**EXTRACT TO READ**
>>>>
Tuesday, March 19, 2013

Meeting Iqra

"Hey Lina."
Viggo inspecting the equipment


"So when am I meeting the kittens?"

"You gotta materialize for that to happen, and I am NOT calculating the wave function so you can be here."

"Blaaaaaah. Well what if I did the calculations ... would you do it then?" Iqra' looked at me imploringly as I pondered.

"Fine," I groused and laid out my equipment as Iqra' performed her mathematical derivations.

When Iqra' was finally done with her calculations, I proceeded to follow her scribbles.

"The kittens seem excited at the prospect of meeting me."

I grunted nonchalantly.

"You know, you need to be a little bit more careful with the materials. And remove that dastardly shiny thing. You are creating perfection."

I ignored her.

"Ugh, that color combination is terrible, Lina. How about ..."

I sighed in exasperation.

"Oookay. Somebody's grouchy... I guess I'll just wait Q-U-I-E-T-L-Y," whispers Iqra'.

The silence lasted all of two seconds and she began to speak

"I'm done," I interrupted her.

"Ooooh!! HI KITTIES!!!"

Sunday, March 17, 2013

Spontaneous play

In our chat earlier this week, my respondent made the distinction between spontaneous play as being social and intentional play as being directed and planned. Intentional play can be social in that friends decide to play together, but the nature of spontaneous play is more likely to arise from social interactions. This set me thinking about the nature of social play - is spontaneity more likely to occur or emerge as a result of the social interactions? Later, when I chatted with my respondent off the record, he noted that spontaneous play can most definitely emerge from planned play.

This reminds of me of Juul (2002), who identifies two basic game structures - emergence and progression. Games of emergence are based on simple rules and result in multiple variations that players can work with. Juul (2002) characterizes emergence in games as a result of rule interactions (i.e. A happens as a result of rule B), combination of rules and strategies that arise which are not immediately predictable from the game rules. Games of progression on the other hand, offer more control to designers in that players must proceed within a predefined framework in order to complete the game. Even as players proceed within a predefined framework or choose actions derived from simple rules, it is highly unlikely that designers can completely control players’ actions. This is especially pertinent given that players are able to modify both non-digital (i.e. board games) and digital games in many ways. In the former, players can change the rules of the game whereas in the latter, players create modifications to the software or hardware to execute functions that were not conceived by the original designers. While modifications are made by individuals, the changes to the rules impact normative structures and other social interactions, underscoring the social and communicative nature of games. While the description of play in my interview centered around types of play (e.g. spontaneous versus planned), it provided really useful insights into the changing nature of play - a theme that we have been encountering time and again.
<<<<
**RECORD SET**
>>>>
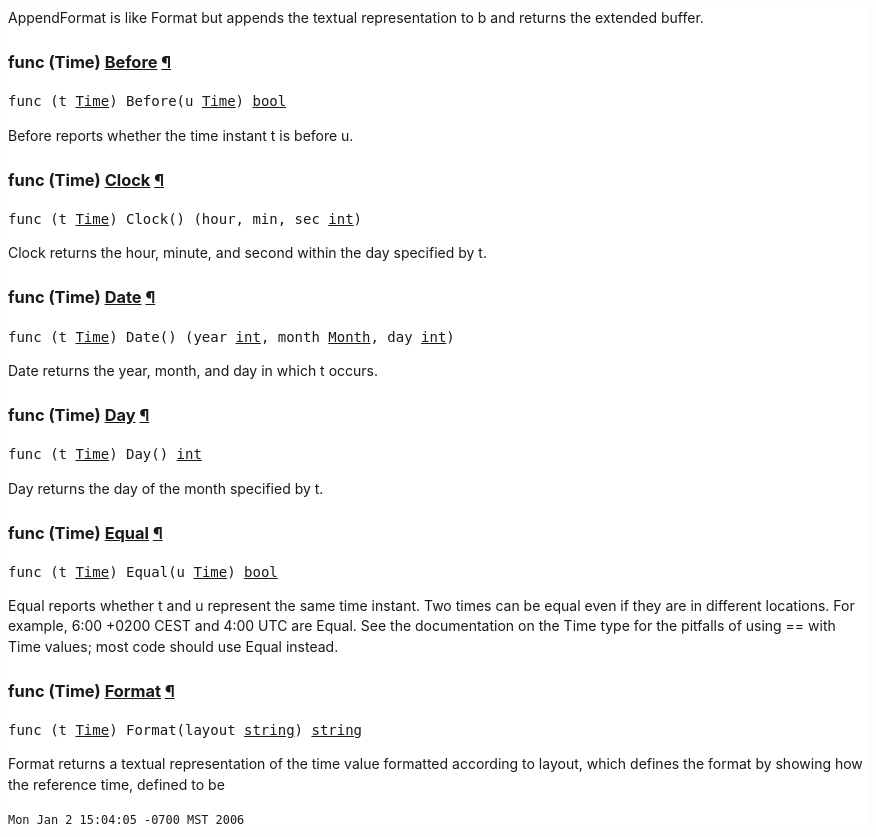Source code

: AppendFormat is like Format but appends the textual representation to b and
returns the extended buffer.

<h3 id="Time.Before">func (Time) <a href="//github.com/golang/go/blob/2ea7d3461bb41d0ae12b56ee52d43314bcdb97f9/src/time/time.go#L230">Before</a>
    <a href="#Time.Before">¶</a></h3>
<pre>func (t <a href="#Time">Time</a>) Before(u <a href="#Time">Time</a>) <a href="/builtin/#bool">bool</a></pre>

Before reports whether the time instant t is before u.

<h3 id="Time.Clock">func (Time) <a href="//github.com/golang/go/blob/2ea7d3461bb41d0ae12b56ee52d43314bcdb97f9/src/time/time.go#L565">Clock</a>
    <a href="#Time.Clock">¶</a></h3>
<pre>func (t <a href="#Time">Time</a>) Clock() (hour, min, sec <a href="/builtin/#int">int</a>)</pre>

Clock returns the hour, minute, and second within the day specified by t.

<h3 id="Time.Date">func (Time) <a href="//github.com/golang/go/blob/2ea7d3461bb41d0ae12b56ee52d43314bcdb97f9/src/time/time.go#L470">Date</a>
    <a href="#Time.Date">¶</a></h3>
<pre>func (t <a href="#Time">Time</a>) Date() (year <a href="/builtin/#int">int</a>, month <a href="#Month">Month</a>, day <a href="/builtin/#int">int</a>)</pre>

Date returns the year, month, and day in which t occurs.

<h3 id="Time.Day">func (Time) <a href="//github.com/golang/go/blob/2ea7d3461bb41d0ae12b56ee52d43314bcdb97f9/src/time/time.go#L488">Day</a>
    <a href="#Time.Day">¶</a></h3>
<pre>func (t <a href="#Time">Time</a>) Day() <a href="/builtin/#int">int</a></pre>

Day returns the day of the month specified by t.

<h3 id="Time.Equal">func (Time) <a href="//github.com/golang/go/blob/2ea7d3461bb41d0ae12b56ee52d43314bcdb97f9/src/time/time.go#L242">Equal</a>
    <a href="#Time.Equal">¶</a></h3>
<pre>func (t <a href="#Time">Time</a>) Equal(u <a href="#Time">Time</a>) <a href="/builtin/#bool">bool</a></pre>

Equal reports whether t and u represent the same time instant. Two times can be
equal even if they are in different locations. For example, 6:00 +0200 CEST and
4:00 UTC are Equal. See the documentation on the Time type for the pitfalls of
using == with Time values; most code should use Equal instead.

<h3 id="Time.Format">func (Time) <a href="//github.com/golang/go/blob/2ea7d3461bb41d0ae12b56ee52d43314bcdb97f9/src/time/format.go#L472">Format</a>
    <a href="#Time.Format">¶</a></h3>
<pre>func (t <a href="#Time">Time</a>) Format(layout <a href="/builtin/#string">string</a>) <a href="/builtin/#string">string</a></pre>

Format returns a textual representation of the time value formatted according to
layout, which defines the format by showing how the reference time, defined to
be

    Mon Jan 2 15:04:05 -0700 MST 2006
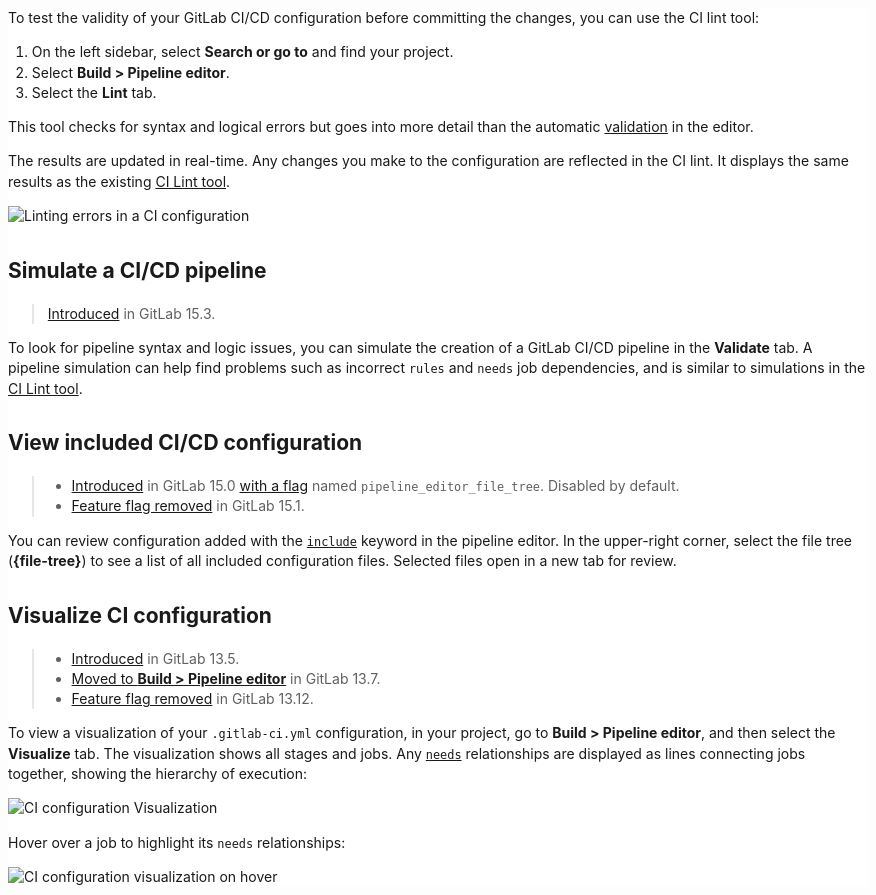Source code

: To test the validity of your GitLab CI/CD configuration before committing the changes,
you can use the CI lint tool:

1. On the left sidebar, select **Search or go to** and find your project.
1. Select **Build > Pipeline editor**.
1. Select the **Lint** tab.

This tool checks for syntax and logical errors but goes into more detail than the
automatic [validation](#validate-ci-configuration) in the editor.

The results are updated in real-time. Any changes you make to the configuration are
reflected in the CI lint. It displays the same results as the existing [CI Lint tool](../lint.md).

![Linting errors in a CI configuration](img/pipeline_editor_lint_v13_8.png)

## Simulate a CI/CD pipeline

> [Introduced](https://gitlab.com/gitlab-org/gitlab/-/issues/337282) in GitLab 15.3.

To look for pipeline syntax and logic issues, you can simulate the creation of a
GitLab CI/CD pipeline in the **Validate** tab. A pipeline simulation can help find
problems such as incorrect `rules` and `needs` job dependencies, and is similar to
simulations in the [CI Lint tool](../lint.md#simulate-a-pipeline).

## View included CI/CD configuration

> - [Introduced](https://gitlab.com/groups/gitlab-org/-/epics/7064) in GitLab 15.0 [with a flag](../../administration/feature_flags.md) named `pipeline_editor_file_tree`. Disabled by default.
> - [Feature flag removed](https://gitlab.com/gitlab-org/gitlab/-/issues/357219) in GitLab 15.1.

You can review configuration added with the [`include`](../yaml/index.md#include)
keyword in the pipeline editor. In the upper-right corner, select the file tree (**{file-tree}**)
to see a list of all included configuration files. Selected files open in a new tab
for review.

## Visualize CI configuration

> - [Introduced](https://gitlab.com/gitlab-org/gitlab/-/issues/241722) in GitLab 13.5.
> - [Moved to **Build > Pipeline editor**](https://gitlab.com/gitlab-org/gitlab/-/issues/263141) in GitLab 13.7.
> - [Feature flag removed](https://gitlab.com/gitlab-org/gitlab/-/issues/290117) in GitLab 13.12.

To view a visualization of your `.gitlab-ci.yml` configuration, in your project,
go to **Build > Pipeline editor**, and then select the **Visualize** tab. The
visualization shows all stages and jobs. Any [`needs`](../yaml/index.md#needs)
relationships are displayed as lines connecting jobs together, showing the
hierarchy of execution:

![CI configuration Visualization](img/ci_config_visualization_v13_7.png)

Hover over a job to highlight its `needs` relationships:

![CI configuration visualization on hover](img/ci_config_visualization_hover_v13_7.png)
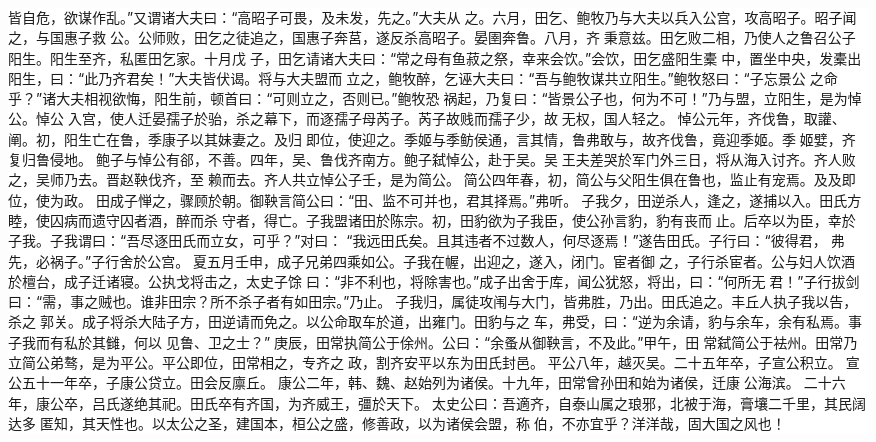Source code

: 皆自危，欲谋作乱。”又谓诸大夫曰：“高昭子可畏，及未发，先之。”大夫从
之。六月，田乞、鲍牧乃与大夫以兵入公宫，攻高昭子。昭子闻之，与国惠子救
公。公师败，田乞之徒追之，国惠子奔莒，遂反杀高昭子。晏圉奔鲁。八月，齐
秉意兹。田乞败二相，乃使人之鲁召公子阳生。阳生至齐，私匿田乞家。十月戊
子，田乞请诸大夫曰：“常之母有鱼菽之祭，幸来会饮。”会饮，田乞盛阳生橐
中，置坐中央，发橐出阳生，曰：“此乃齐君矣！”大夫皆伏谒。将与大夫盟而
立之，鲍牧醉，乞诬大夫曰：“吾与鲍牧谋共立阳生。”鲍牧怒曰：“子忘景公
之命乎？”诸大夫相视欲悔，阳生前，顿首曰：“可则立之，否则已。”鲍牧恐
祸起，乃复曰：“皆景公子也，何为不可！”乃与盟，立阳生，是为悼公。悼公
入宫，使人迁晏孺子於骀，杀之幕下，而逐孺子母芮子。芮子故贱而孺子少，故
无权，国人轻之。
悼公元年，齐伐鲁，取讙、阐。初，阳生亡在鲁，季康子以其妹妻之。及归
即位，使迎之。季姬与季鲂侯通，言其情，鲁弗敢与，故齐伐鲁，竟迎季姬。季
姬嬖，齐复归鲁侵地。
鲍子与悼公有郤，不善。四年，吴、鲁伐齐南方。鲍子弑悼公，赴于吴。吴
王夫差哭於军门外三日，将从海入讨齐。齐人败之，吴师乃去。晋赵鞅伐齐，至
赖而去。齐人共立悼公子壬，是为简公。
简公四年春，初，简公与父阳生俱在鲁也，监止有宠焉。及及即位，使为政。
田成子惮之，骤顾於朝。御鞅言简公曰：“田、监不可并也，君其择焉。”弗听。
子我夕，田逆杀人，逢之，遂捕以入。田氏方睦，使囚病而遗守囚者酒，醉而杀
守者，得亡。子我盟诸田於陈宗。初，田豹欲为子我臣，使公孙言豹，豹有丧而
止。后卒以为臣，幸於子我。子我谓曰：“吾尽逐田氏而立女，可乎？”对曰：
“我远田氏矣。且其违者不过数人，何尽逐焉！”遂告田氏。子行曰：“彼得君，
弗先，必祸子。”子行舍於公宫。
夏五月壬申，成子兄弟四乘如公。子我在幄，出迎之，遂入，闭门。宦者御
之，子行杀宦者。公与妇人饮酒於檀台，成子迁诸寝。公执戈将击之，太史子馀
曰：“非不利也，将除害也。”成子出舍于库，闻公犹怒，将出，曰：“何所无
君！”子行拔剑曰：“需，事之贼也。谁非田宗？所不杀子者有如田宗。”乃止。
子我归，属徒攻闱与大门，皆弗胜，乃出。田氏追之。丰丘人执子我以告，杀之
郭关。成子将杀大陆子方，田逆请而免之。以公命取车於道，出雍门。田豹与之
车，弗受，曰：“逆为余请，豹与余车，余有私焉。事子我而有私於其雠，何以
见鲁、卫之士？”
庚辰，田常执简公于俆州。公曰：“余蚤从御鞅言，不及此。”甲午，田
常弑简公于袪州。田常乃立简公弟骜，是为平公。平公即位，田常相之，专齐之
政，割齐安平以东为田氏封邑。
平公八年，越灭吴。二十五年卒，子宣公积立。
宣公五十一年卒，子康公贷立。田会反廪丘。
康公二年，韩、魏、赵始列为诸侯。十九年，田常曾孙田和始为诸侯，迁康
公海滨。
二十六年，康公卒，吕氏遂绝其祀。田氏卒有齐国，为齐威王，彊於天下。
太史公曰：吾適齐，自泰山属之琅邪，北被于海，膏壤二千里，其民阔达多
匿知，其天性也。以太公之圣，建国本，桓公之盛，修善政，以为诸侯会盟，称
伯，不亦宜乎？洋洋哉，固大国之风也！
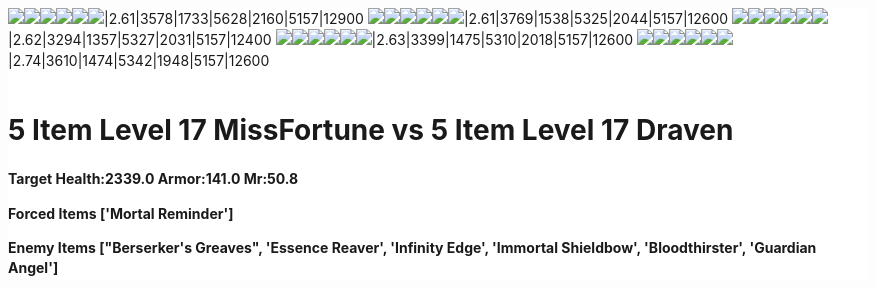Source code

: ![](/item/3006.png)![](/item/3142.png)![](/item/3153.png)![](/item/3046.png)![](/item/1038.png)![](/item/1038.png)|2.61|3578|1733|5628|2160|5157|12900
![](/item/3046.png)![](/item/3142.png)![](/item/3006.png)![](/item/3087.png)![](/item/1038.png)![](/item/1038.png)|2.61|3769|1538|5325|2044|5157|12600
![](/item/3046.png)![](/item/3142.png)![](/item/3085.png)![](/item/3006.png)![](/item/1038.png)![](/item/1038.png)|2.62|3294|1357|5327|2031|5157|12400
![](/item/3085.png)![](/item/3142.png)![](/item/3006.png)![](/item/3094.png)![](/item/1038.png)![](/item/1038.png)|2.63|3399|1475|5310|2018|5157|12600
![](/item/3046.png)![](/item/3142.png)![](/item/3006.png)![](/item/3094.png)![](/item/1038.png)![](/item/1038.png)|2.74|3610|1474|5342|1948|5157|12600




























































# 5 Item Level 17 MissFortune vs 5 Item Level 17 Draven

**Target Health:2339.0 Armor:141.0 Mr:50.8**


**Forced Items ['Mortal Reminder']**


**Enemy Items ["Berserker's Greaves", 'Essence Reaver', 'Infinity Edge', 'Immortal Shieldbow', 'Bloodthirster', 'Guardian Angel']**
<<<<
**JOB 1**
In the blog excerpt, what two basic game structures does Juul (2002) identify?
**JOB 2**
Using the blog excerpt, explain why designers cannot completely control players' actions.
**JOB 3**
Please pick up the blog excerpt after its final sentence and carry on with its discussion of play.

**EXPECTED OUTPUT 1**
Emergence and progression.

**EXPECTED OUTPUT 2**
Players can modify both non-digital and digital games. With board games they can change the rules, and with digital games they can modify the software or hardware to do things the original designers never conceived.

**EXPECTED OUTPUT 3**
This is of great interest to me given my design tendencies - what kinds of play would emerge from designed play? How would it align itself to the designed objective and how would players make sense of the discrepancies (if any) that may arise? Can we as designers create environments that might predict these sorts of emergent play?

Wednesday, March 6, 2013

Playmates and being serious

Last night, I spent time with two of my dear friends who will be heading off to Wisconsin and start a new chapter of their lives. I will miss Ellen and Gabe, because just as much as their my friends, they are also my playmates! In fact, Ellen was the one who drew me into board games, and I have thoroughly enjoyed our game nights. Ellen and I also played a lot in Taekwondo - while many would think of Taekwondo as martial arts and serious - the fact that I enjoy it and simply love it seems more like play than work.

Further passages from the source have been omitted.